> Task instructions: Show each line of the data below that has the string "cookies" in it.

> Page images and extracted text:
------------------------------------------------------------------------

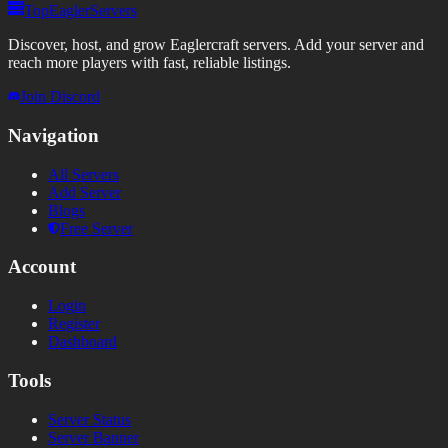
TopEaglerServers
Discover, host, and grow Eaglercraft servers. Add your server and
reach more players with fast, reliable listings.
Join Discord
Navigation
All Servers
Add Server
Blogs
Free Server
Account
Login
Register
Dashboard
Tools
Server Status
Server Banner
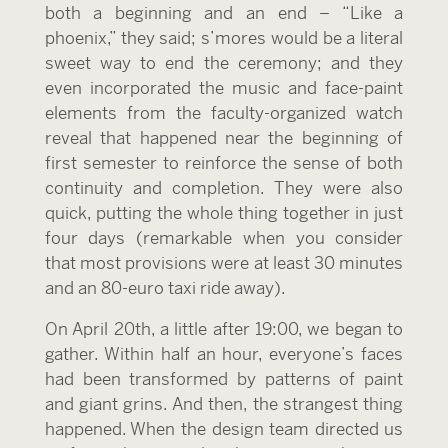
both a beginning and an end – “Like a
phoenix,” they said; s’mores would be a literal
sweet way to end the ceremony; and they
even incorporated the music and face-paint
elements from the faculty-organized watch
reveal that happened near the beginning of
first semester to reinforce the sense of both
continuity and completion. They were also
quick, putting the whole thing together in just
four days (remarkable when you consider
that most provisions were at least 30 minutes
and an 80-euro taxi ride away).
On April 20
th
, a little after 19:00, we began to
gather. Within half an hour, everyone’s faces
had been transformed by patterns of paint
and giant grins. And then, the strangest thing
happened. When the design team directed us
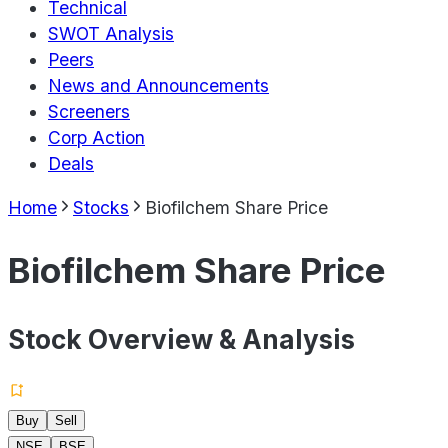
Technical
SWOT Analysis
Peers
News and Announcements
Screeners
Corp Action
Deals
Home
Stocks
Biofilchem Share Price
Biofilchem Share Price
Stock Overview & Analysis
Buy
Sell
NSE
BSE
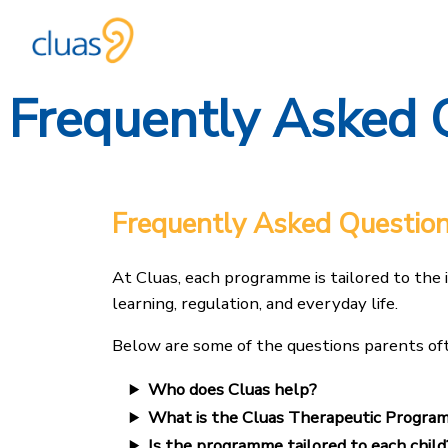
Frequently Asked 
Skip
to
content
Frequently Asked Questio
At Cluas, each programme is tailored to the 
learning, regulation, and everyday life.
Below are some of the questions parents oft
Who does Cluas help?
What is the Cluas Therapeutic Progra
Is the programme tailored to each child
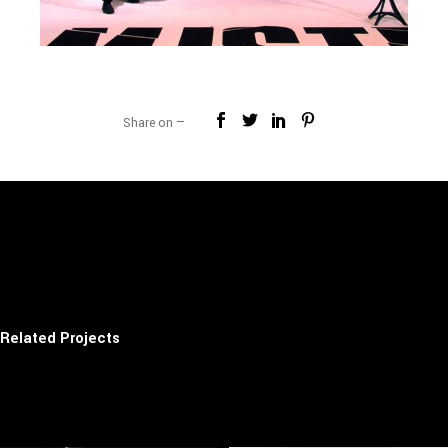
Share on —
Related Projects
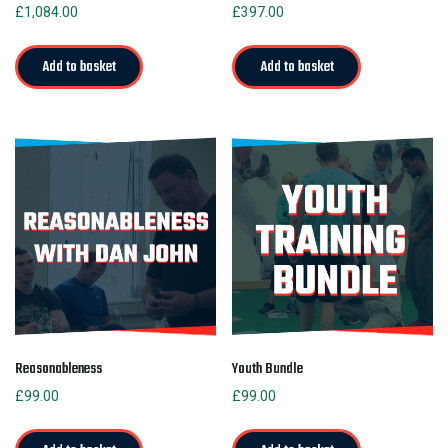
£
1,084.00
£
397.00
Add to basket
Add to basket
Reasonableness
Youth Bundle
£
99.00
£
99.00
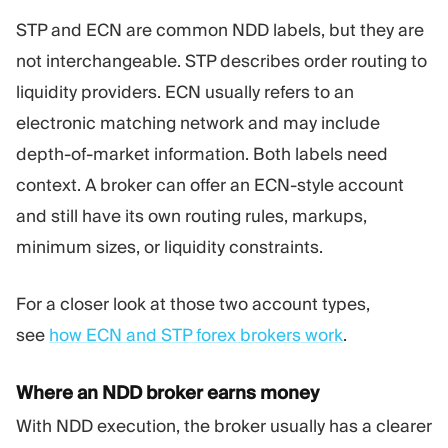
STP and ECN are common NDD labels, but they are
not interchangeable. STP describes order routing to
liquidity providers. ECN usually refers to an
electronic matching network and may include
depth-of-market information. Both labels need
context. A broker can offer an ECN-style account
and still have its own routing rules, markups,
minimum sizes, or liquidity constraints.
For a closer look at those two account types,
see
how ECN and STP forex brokers work
.
Where an NDD broker earns money
With NDD execution, the broker usually has a clearer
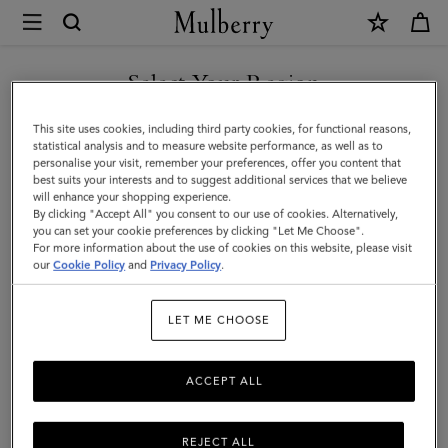
×
Mulberry
|
Medium
Select Your Region
Darley
You are currently browsing the Kuwait site but we noticed you
This site uses cookies, including third party cookies, for functional reasons,
Wallet
are in United States.
statistical analysis and to measure website performance, as well as to
personalise your visit, remember your preferences, offer you content that
|
best suits your interests and to suggest additional services that we believe
GO TO UNITED STATES SITE
will enhance your shopping experience.
Cashmere
By clicking "Accept All" you consent to our use of cookies. Alternatively,
Taupe
you can set your cookie preferences by clicking "Let Me Choose".
For more information about the use of cookies on this website, please visit
CONTINUE TO KUWAIT SITE
Small
our
Cookie Policy
and
Privacy Policy
.
Classic
LET ME CHOOSE
Grain
ACCEPT ALL
REJECT ALL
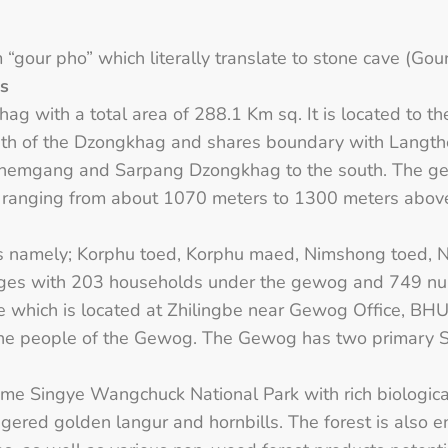
our pho” which literally translate to stone cave (Gour
ns
hag with a total area of 288.1 Km sq. It is located to th
outh of the Dzongkhag and shares boundary with Lang
Zhemgang and Sarpang Dzongkhag to the south. The ge
de ranging from about 1070 meters to 1300 meters above
s namely; Korphu toed, Korphu maed, Nimshong toed,
illages with 203 households under the gewog and 749 nu
 which is located at Zhilingbe near Gewog Office, BHU
the people of the Gewog. The Gewog has two primary S
me Singye Wangchuck National Park with rich biological 
ered golden langur and hornbills. The forest is also en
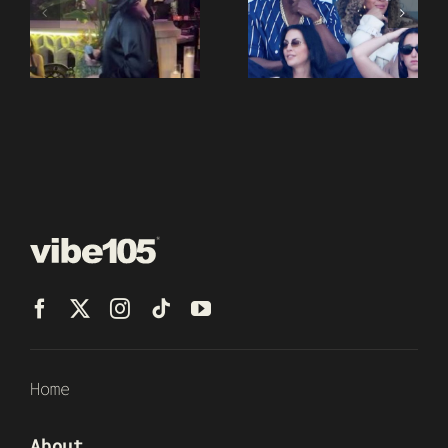
Home
About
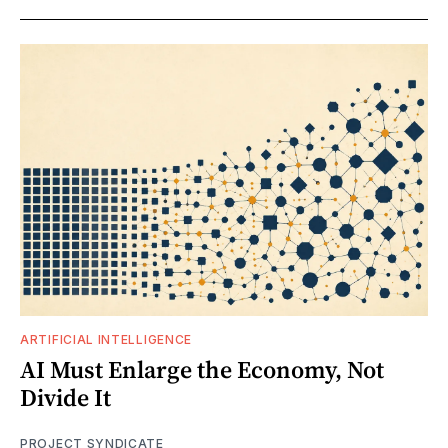
ARTIFICIAL INTELLIGENCE
AI Must Enlarge the Economy, Not
Divide It
PROJECT SYNDICATE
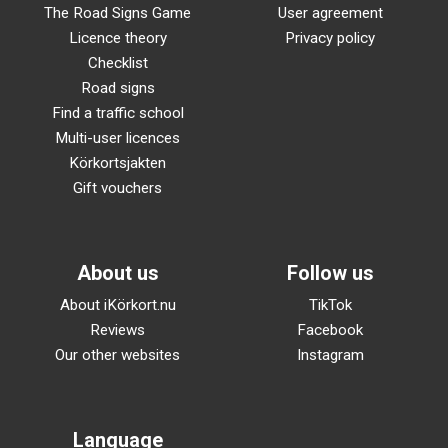
The Road Signs Game
User agreement
Licence theory
Privacy policy
Checklist
Road signs
Find a traffic school
Multi-user licences
Körkortsjakten
Gift vouchers
About us
Follow us
About iKörkort.nu
TikTok
Reviews
Facebook
Our other websites
Instagram
Language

------------------------------------------------------------------------

> Exercise response:
This site uses cookies, including third party cookies, for functional reasons,
By clicking "Accept All" you consent to our use of cookies. Alternatively,
For more information about the use of cookies on this website, please visit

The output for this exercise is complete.